Required work
(A) Using the news item about Ryan Mundy's injury, say whether each statement agrees with it: (i) Mundy plays free safety as a junior; (ii) Carr feels encouraged about Mundy's recovery; (iii) Mundy played as a true freshman. Give yes or no for each, along with the deciding words quoted from the text.
(B) Write out the stretch from "Because he played" through "allowed this season." in the news item about Ryan Mundy's injury, swapping "redshirt" for "hardship waiver".

Study text
Carr: Mundy's season likely over

Ryan Mundy will likely miss the remainder of the year with an injury similar to the one that ended Lawrence Reid's career, Lloyd Carr reported at his Monday press conference. The junior free safety has been playing with pain for much of the last year, and it finally got to be too much.

"Mundy, I think, will not play in game competition this fall," said Carr. "There's nothing to take care of except that we were hoping he would be able to return. It's very similar to Lawrence Reid's injury.

"What he's decided is that he can give it some rest so we can see what happens in spring practice. I'm not particularly encouraged. I'm disappointed that it just hasn't come around."

Because he played as a true freshman, Mundy would be eligible for a redshirt since he's appeared in less than the number of games allowed this season.

Extracted data entries
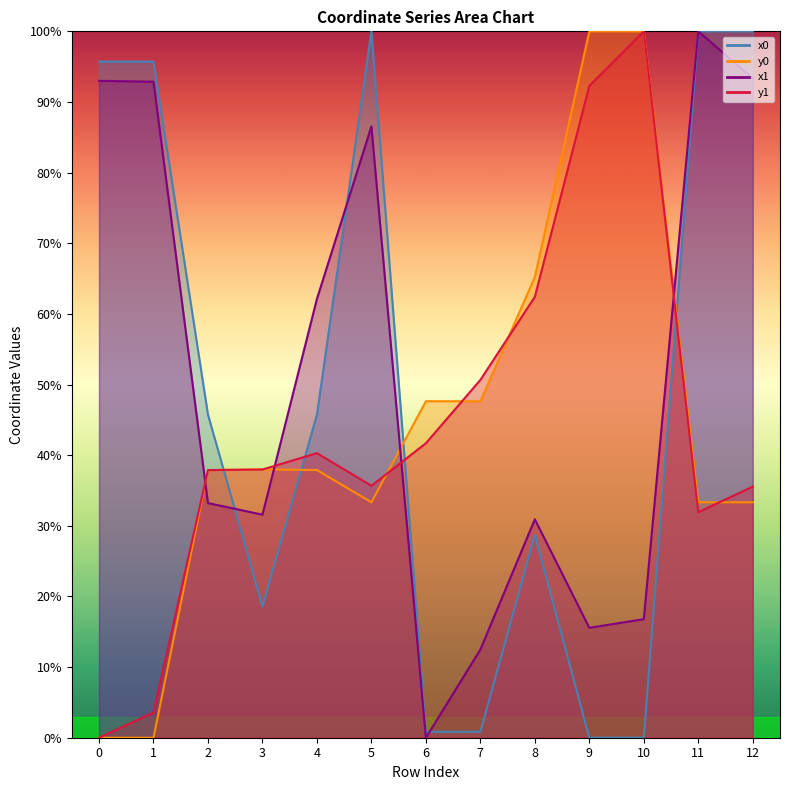

Which series ends up on top after the final intersection of x1 and x0?

x1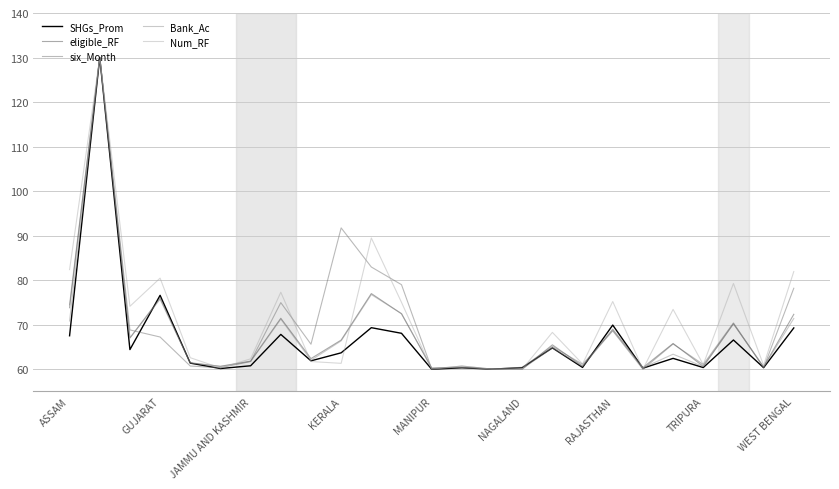

What is the maximum value for six_Month?

130.0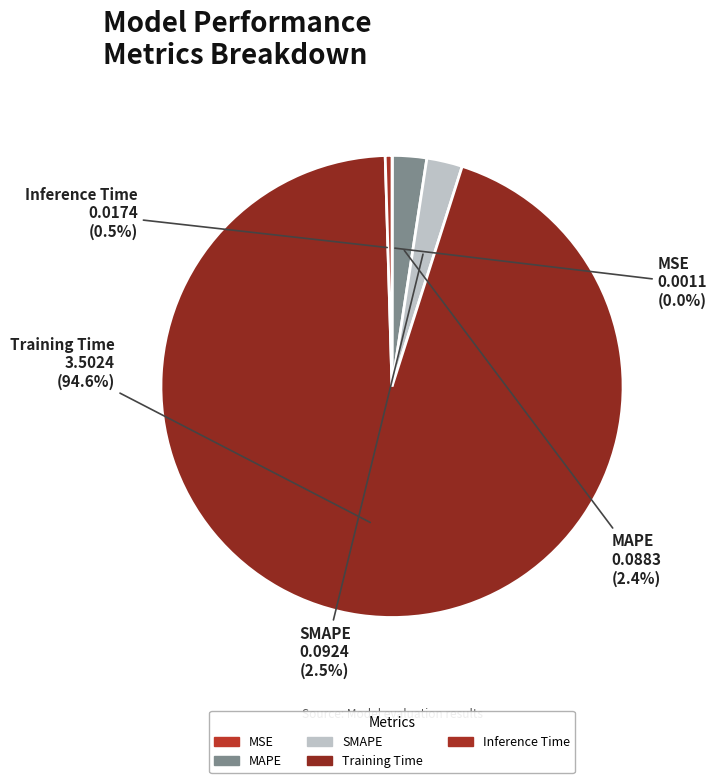

Between SMAPE and Training Time, which is larger?

Training Time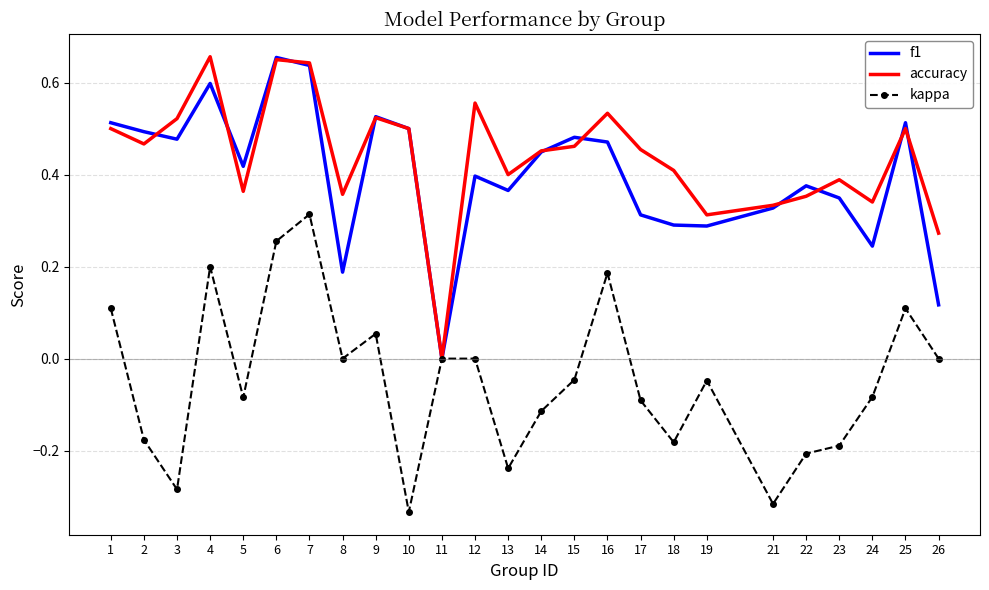

Between 7 and 23, which series saw the biggest shift?

kappa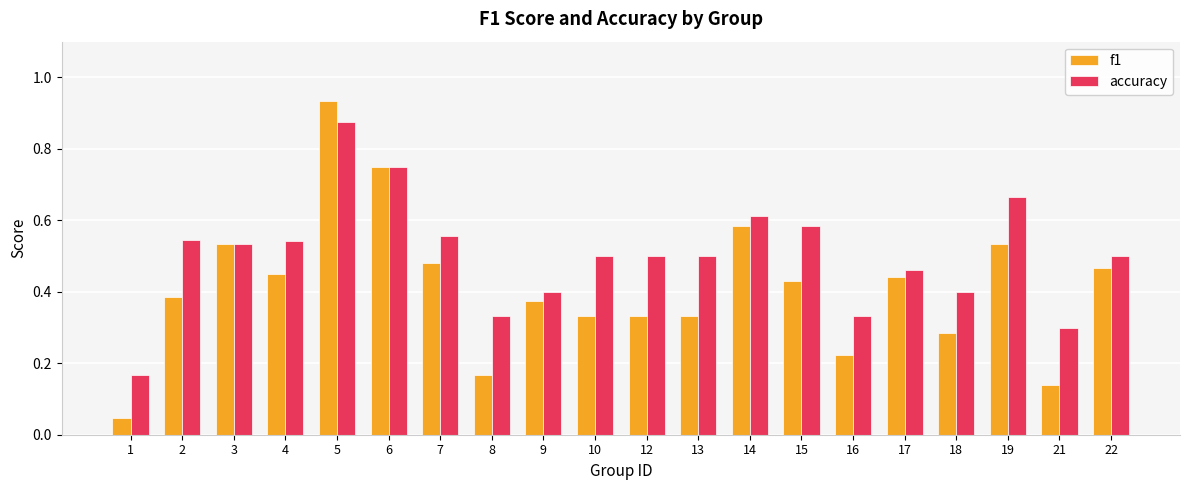

Is it true that f1 equals 0.4 at 6?

False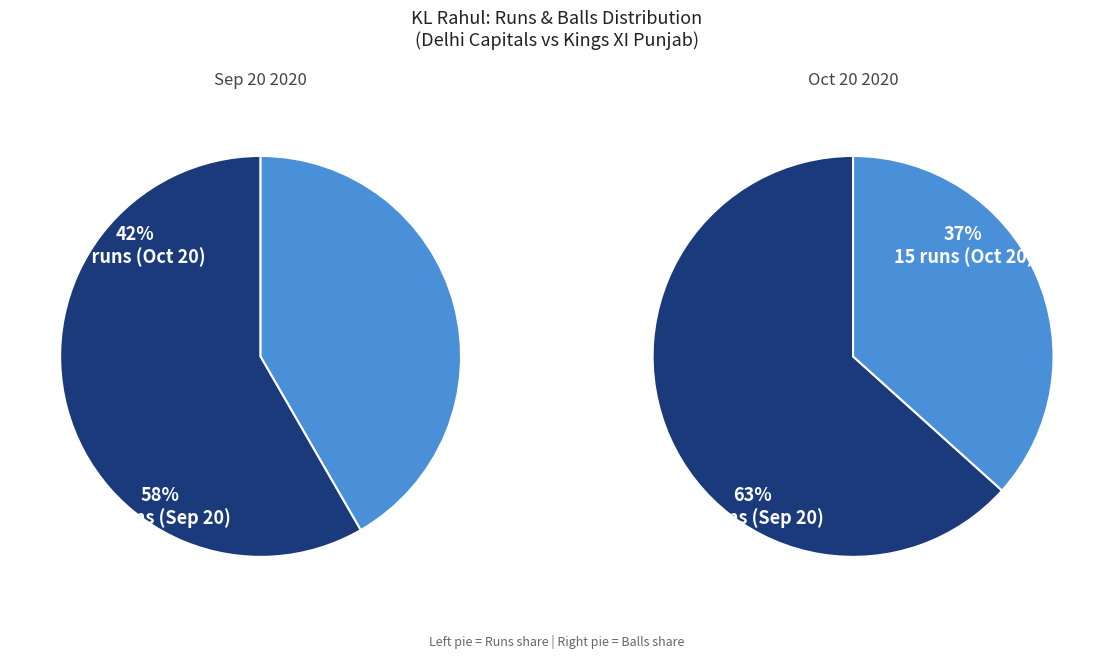

What percentage is the 21 runs (Sep 20) slice, to the nearest percent?

63%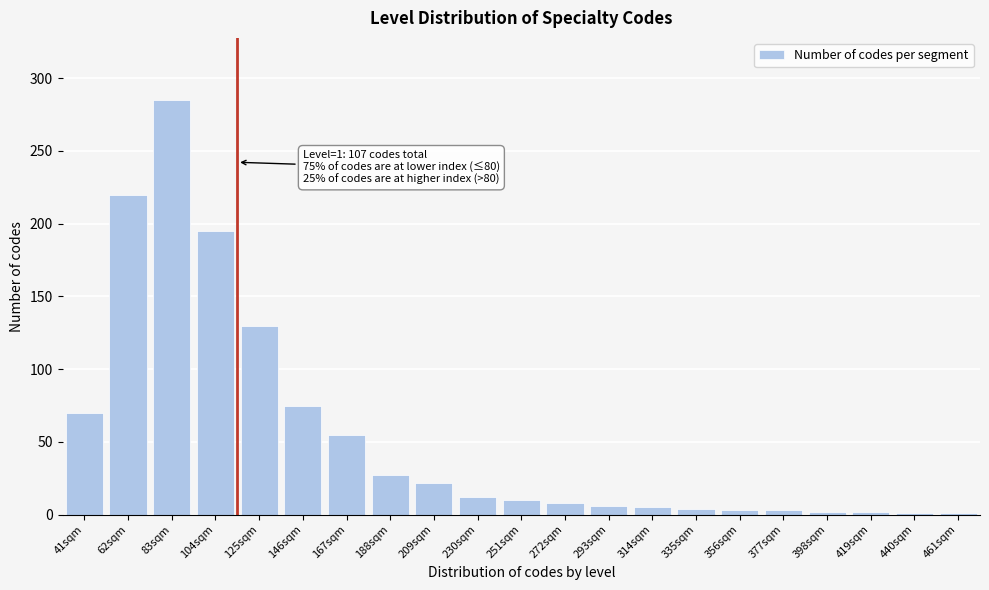

Between 272sqm and 188sqm, which is larger?

188sqm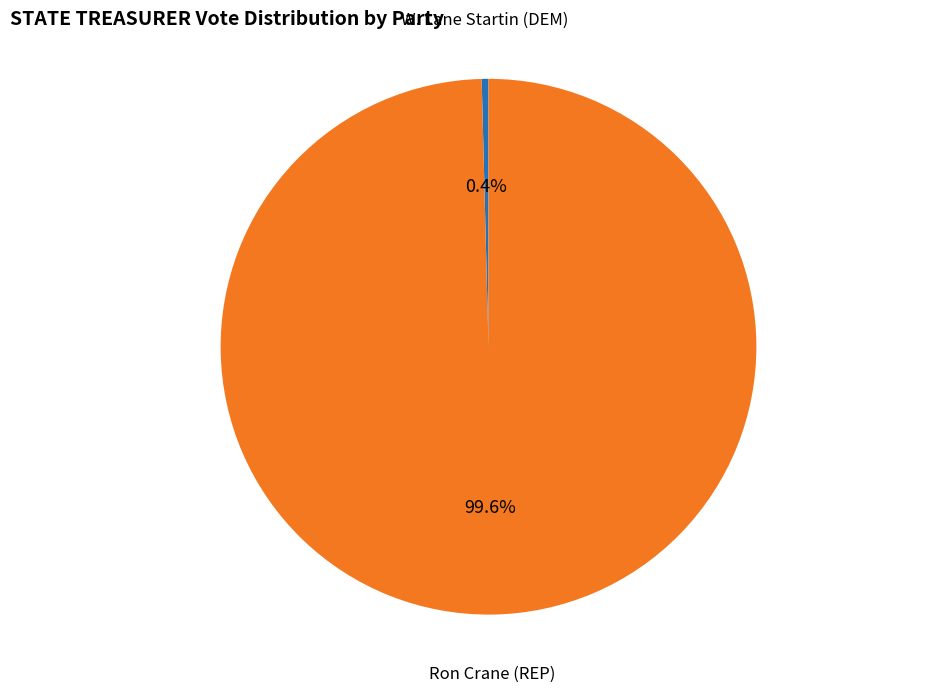

Is there a majority slice in this chart?

Yes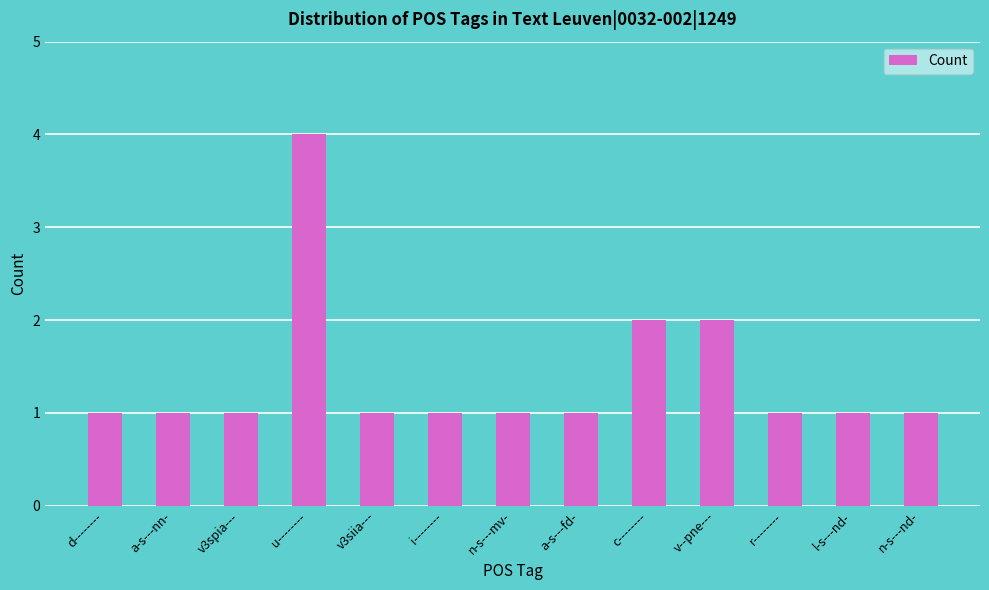

Is it true that the value at v3siia--- is 1?

True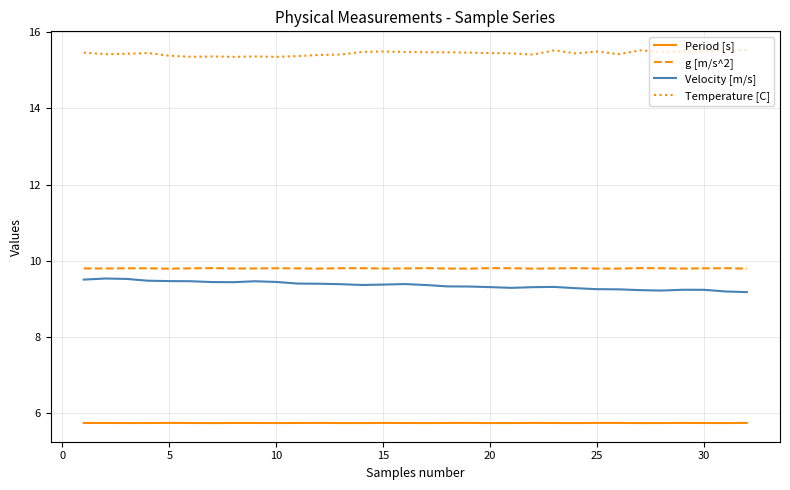

What is the maximum value shown in the chart?

15.5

Answers provided
(A)
(i) Yes: "The junior free safety has been playing with pain for much of the last year"
(ii) No: "I'm not particularly encouraged."
(iii) Yes: "Because he played as a true freshman"

(B)
Because he played as a true freshman, Mundy would be eligible for a hardship waiver since he's appeared in less than the number of games allowed this season.